YOUR OBJECTIVE: Output the data below exactly, without images.

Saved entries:
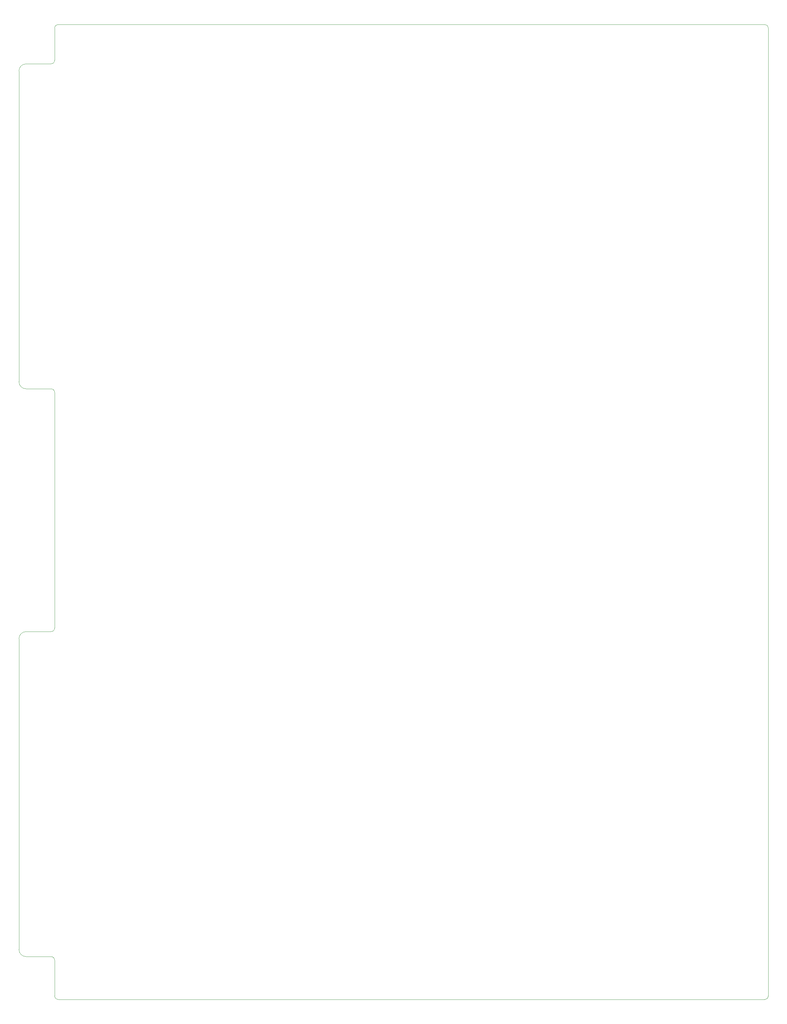
<source format=gm1>
G04 #@! TF.GenerationSoftware,KiCad,Pcbnew,(7.0.0)*
G04 #@! TF.CreationDate,2023-04-04T22:29:16+02:00*
G04 #@! TF.ProjectId,kim-1,6b696d2d-312e-46b6-9963-61645f706362,rev?*
G04 #@! TF.SameCoordinates,Original*
G04 #@! TF.FileFunction,Profile,NP*
%FSLAX46Y46*%
G04 Gerber Fmt 4.6, Leading zero omitted, Abs format (unit mm)*
G04 Created by KiCad (PCBNEW (7.0.0)) date 2023-04-04 22:29:16*
%MOMM*%
%LPD*%
G01*
G04 APERTURE LIST*
G04 #@! TA.AperFunction,Profile*
%ADD10C,0.100000*%
G04 #@! TD*
G04 APERTURE END LIST*
D10*
X45178825Y-318603954D02*
X52178825Y-318603954D01*
X52178825Y-68604025D02*
G75*
G03*
X53178825Y-67603954I-25J1000025D01*
G01*
X43178825Y-229603954D02*
X43178825Y-316603954D01*
X45178825Y-227603955D02*
G75*
G03*
X43178825Y-229603954I-5J-1999995D01*
G01*
X53178825Y-67603954D02*
X53178825Y-58603954D01*
X53178825Y-160603954D02*
X53178825Y-226603954D01*
X52178825Y-227603954D02*
X45178825Y-227603954D01*
X253178846Y-58603954D02*
G75*
G03*
X252178825Y-57603954I-1000046J-46D01*
G01*
X53178846Y-329603954D02*
G75*
G03*
X54178825Y-330603954I999954J-46D01*
G01*
X253178825Y-329603954D02*
X253178825Y-58603954D01*
X53178825Y-319603954D02*
X53178825Y-329603954D01*
X53178846Y-160603954D02*
G75*
G03*
X52178825Y-159603954I-1000046J-46D01*
G01*
X43178846Y-157603954D02*
G75*
G03*
X45178825Y-159603954I1999954J-46D01*
G01*
X43178825Y-157603954D02*
X43178825Y-70603954D01*
X52178825Y-159603954D02*
X45178825Y-159603954D01*
X53178846Y-319603954D02*
G75*
G03*
X52178825Y-318603954I-1000046J-46D01*
G01*
X54178825Y-57603954D02*
X252178825Y-57603954D01*
X252178825Y-330604025D02*
G75*
G03*
X253178825Y-329603954I-25J1000025D01*
G01*
X54178825Y-330603954D02*
X252178825Y-330603954D01*
X54178825Y-57604025D02*
G75*
G03*
X53178825Y-58603954I-25J-999975D01*
G01*
X45178825Y-68603954D02*
X52178825Y-68603954D01*
X45178825Y-68603955D02*
G75*
G03*
X43178825Y-70603954I-5J-1999995D01*
G01*
X43178846Y-316603954D02*
G75*
G03*
X45178825Y-318603954I1999954J-46D01*
G01*
X52178825Y-227604025D02*
G75*
G03*
X53178825Y-226603954I-25J1000025D01*
G01*
M02*

</source>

OUTPUT BELOW:
<source format=gm1>
G04 #@! TF.GenerationSoftware,KiCad,Pcbnew,(7.0.0)*
G04 #@! TF.CreationDate,2023-04-04T22:29:16+02:00*
G04 #@! TF.ProjectId,kim-1,6b696d2d-312e-46b6-9963-61645f706362,rev?*
G04 #@! TF.SameCoordinates,Original*
G04 #@! TF.FileFunction,Profile,NP*
%FSLAX46Y46*%
G04 Gerber Fmt 4.6, Leading zero omitted, Abs format (unit mm)*
G04 Created by KiCad (PCBNEW (7.0.0)) date 2023-04-04 22:29:16*
%MOMM*%
%LPD*%
G01*
G04 APERTURE LIST*
G04 #@! TA.AperFunction,Profile*
%ADD10C,0.100000*%
G04 #@! TD*
G04 APERTURE END LIST*
D10*
X45178825Y-318603954D02*
X52178825Y-318603954D01*
X52178825Y-68604025D02*
G75*
G03*
X53178825Y-67603954I-25J1000025D01*
G01*
X43178825Y-229603954D02*
X43178825Y-316603954D01*
X45178825Y-227603955D02*
G75*
G03*
X43178825Y-229603954I-5J-1999995D01*
G01*
X53178825Y-67603954D02*
X53178825Y-58603954D01*
X53178825Y-160603954D02*
X53178825Y-226603954D01*
X52178825Y-227603954D02*
X45178825Y-227603954D01*
X253178846Y-58603954D02*
G75*
G03*
X252178825Y-57603954I-1000046J-46D01*
G01*
X53178846Y-329603954D02*
G75*
G03*
X54178825Y-330603954I999954J-46D01*
G01*
X253178825Y-329603954D02*
X253178825Y-58603954D01*
X53178825Y-319603954D02*
X53178825Y-329603954D01*
X53178846Y-160603954D02*
G75*
G03*
X52178825Y-159603954I-1000046J-46D01*
G01*
X43178846Y-157603954D02*
G75*
G03*
X45178825Y-159603954I1999954J-46D01*
G01*
X43178825Y-157603954D02*
X43178825Y-70603954D01*
X52178825Y-159603954D02*
X45178825Y-159603954D01*
X53178846Y-319603954D02*
G75*
G03*
X52178825Y-318603954I-1000046J-46D01*
G01*
X54178825Y-57603954D02*
X252178825Y-57603954D01*
X252178825Y-330604025D02*
G75*
G03*
X253178825Y-329603954I-25J1000025D01*
G01*
X54178825Y-330603954D02*
X252178825Y-330603954D01*
X54178825Y-57604025D02*
G75*
G03*
X53178825Y-58603954I-25J-999975D01*
G01*
X45178825Y-68603954D02*
X52178825Y-68603954D01*
X45178825Y-68603955D02*
G75*
G03*
X43178825Y-70603954I-5J-1999995D01*
G01*
X43178846Y-316603954D02*
G75*
G03*
X45178825Y-318603954I1999954J-46D01*
G01*
X52178825Y-227604025D02*
G75*
G03*
X53178825Y-226603954I-25J1000025D01*
G01*
M02*

</source>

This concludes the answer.